- [To do]: Copying rule for the data below: pictures stay out, and only the lines from the one with "306 148 3090" down to the one with "341 24 484.4", inclusive, are repeated exactly.

***** Available data

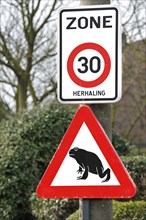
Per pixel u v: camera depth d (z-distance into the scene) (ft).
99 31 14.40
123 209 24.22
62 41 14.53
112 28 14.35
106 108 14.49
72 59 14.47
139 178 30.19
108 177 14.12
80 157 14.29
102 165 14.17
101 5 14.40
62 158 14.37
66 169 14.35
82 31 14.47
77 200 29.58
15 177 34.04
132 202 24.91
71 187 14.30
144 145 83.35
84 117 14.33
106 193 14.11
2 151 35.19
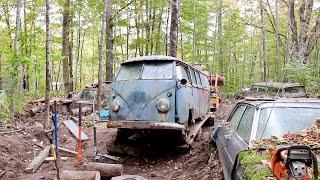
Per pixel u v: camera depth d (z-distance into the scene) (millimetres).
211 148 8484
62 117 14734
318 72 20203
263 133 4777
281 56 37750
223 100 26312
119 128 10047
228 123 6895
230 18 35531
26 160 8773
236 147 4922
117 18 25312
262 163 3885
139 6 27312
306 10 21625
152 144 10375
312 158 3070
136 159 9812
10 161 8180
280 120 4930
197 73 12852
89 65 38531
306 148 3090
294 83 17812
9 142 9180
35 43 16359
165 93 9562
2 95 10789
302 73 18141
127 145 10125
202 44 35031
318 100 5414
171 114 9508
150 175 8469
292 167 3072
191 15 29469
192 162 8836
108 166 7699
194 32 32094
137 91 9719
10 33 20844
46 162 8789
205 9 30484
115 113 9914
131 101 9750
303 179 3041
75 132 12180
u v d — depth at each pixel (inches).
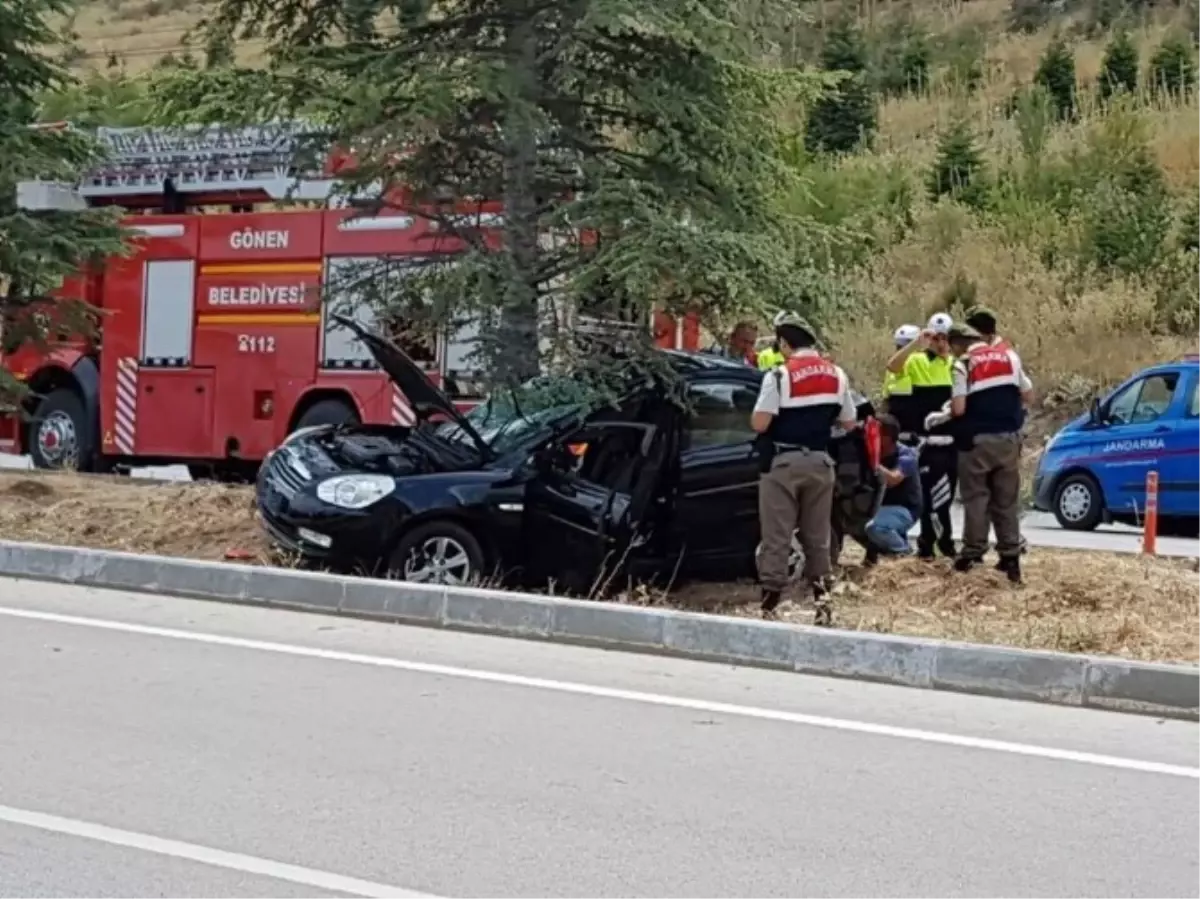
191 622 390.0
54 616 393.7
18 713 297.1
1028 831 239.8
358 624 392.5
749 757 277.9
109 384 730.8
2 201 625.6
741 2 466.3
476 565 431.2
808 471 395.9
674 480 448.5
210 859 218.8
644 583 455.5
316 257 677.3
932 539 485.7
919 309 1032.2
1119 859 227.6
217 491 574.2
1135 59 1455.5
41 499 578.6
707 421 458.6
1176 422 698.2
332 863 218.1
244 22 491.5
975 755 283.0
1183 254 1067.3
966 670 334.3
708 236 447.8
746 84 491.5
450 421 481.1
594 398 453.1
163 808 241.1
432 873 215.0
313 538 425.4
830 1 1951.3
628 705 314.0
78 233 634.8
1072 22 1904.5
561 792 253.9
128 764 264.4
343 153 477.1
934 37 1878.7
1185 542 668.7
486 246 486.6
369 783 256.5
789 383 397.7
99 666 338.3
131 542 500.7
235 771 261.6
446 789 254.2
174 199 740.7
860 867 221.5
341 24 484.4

**********
***** Available data

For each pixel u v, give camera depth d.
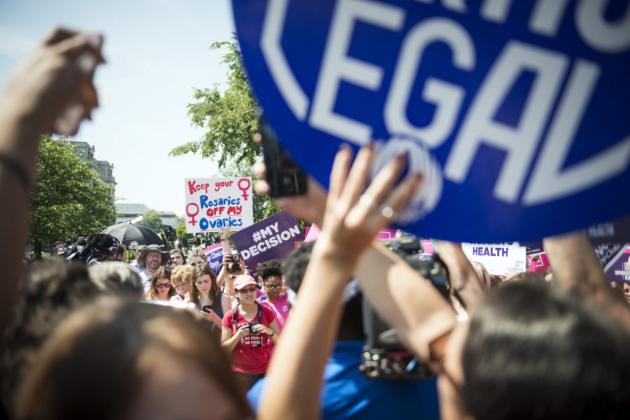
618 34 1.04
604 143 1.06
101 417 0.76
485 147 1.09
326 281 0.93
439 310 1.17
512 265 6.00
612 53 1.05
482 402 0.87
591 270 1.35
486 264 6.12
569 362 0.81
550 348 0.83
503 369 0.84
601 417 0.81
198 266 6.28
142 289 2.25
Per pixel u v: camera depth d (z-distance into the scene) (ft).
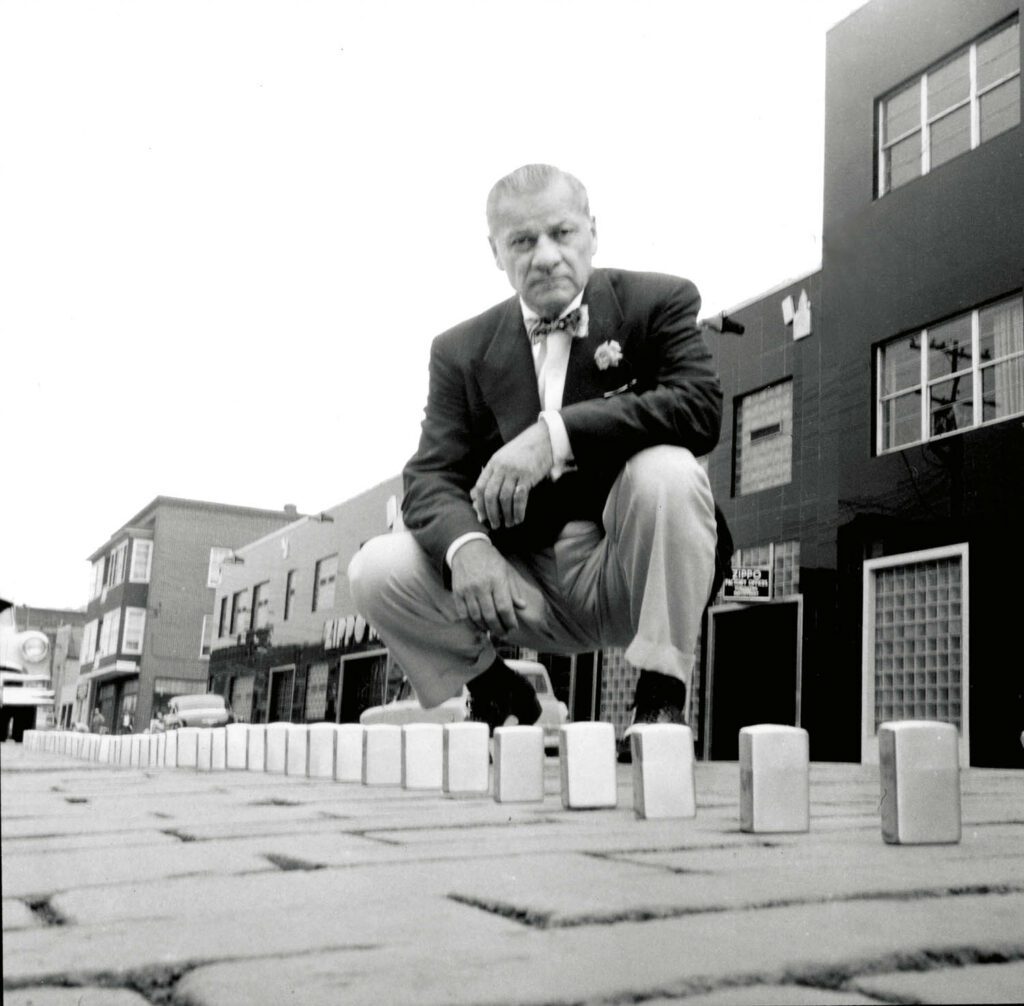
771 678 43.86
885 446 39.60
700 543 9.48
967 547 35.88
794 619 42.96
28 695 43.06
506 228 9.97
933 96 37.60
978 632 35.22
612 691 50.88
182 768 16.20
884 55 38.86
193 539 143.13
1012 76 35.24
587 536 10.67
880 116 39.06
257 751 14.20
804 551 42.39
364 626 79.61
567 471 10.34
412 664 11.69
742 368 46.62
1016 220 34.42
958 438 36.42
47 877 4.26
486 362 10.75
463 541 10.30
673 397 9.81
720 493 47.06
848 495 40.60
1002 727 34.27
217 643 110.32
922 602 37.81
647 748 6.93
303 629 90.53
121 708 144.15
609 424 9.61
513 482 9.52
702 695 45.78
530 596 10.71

**********

- [Answer area]:
306 148 3090
294 83 17812
9 142 9180
35 43 16359
165 93 9562
2 95 10789
302 73 18141
127 145 10125
202 44 35031
318 100 5414
171 114 9508
150 175 8469
292 167 3072
191 15 29469
192 162 8836
108 166 7699
194 32 32094
137 91 9719
10 33 20844
46 162 8789
205 9 30484
115 113 9914
131 101 9750
303 179 3041
75 132 12180
u v d — depth at each pixel (inches).
191 622 390.0
54 616 393.7
18 713 297.1
1028 831 239.8
358 624 392.5
749 757 277.9
109 384 730.8
2 201 625.6
741 2 466.3
476 565 431.2
808 471 395.9
674 480 448.5
210 859 218.8
644 583 455.5
316 257 677.3
932 539 485.7
919 309 1032.2
1119 859 227.6
217 491 574.2
1135 59 1455.5
41 499 578.6
707 421 458.6
1176 422 698.2
332 863 218.1
244 22 491.5
975 755 283.0
1183 254 1067.3
966 670 334.3
708 236 447.8
746 84 491.5
450 421 481.1
594 398 453.1
163 808 241.1
432 873 215.0
313 538 425.4
830 1 1951.3
628 705 314.0
78 233 634.8
1072 22 1904.5
561 792 253.9
128 764 264.4
343 153 477.1
934 37 1878.7
1185 542 668.7
486 246 486.6
369 783 256.5
789 383 397.7
99 666 338.3
131 542 500.7
235 771 261.6
446 789 254.2
174 199 740.7
860 867 221.5
341 24 484.4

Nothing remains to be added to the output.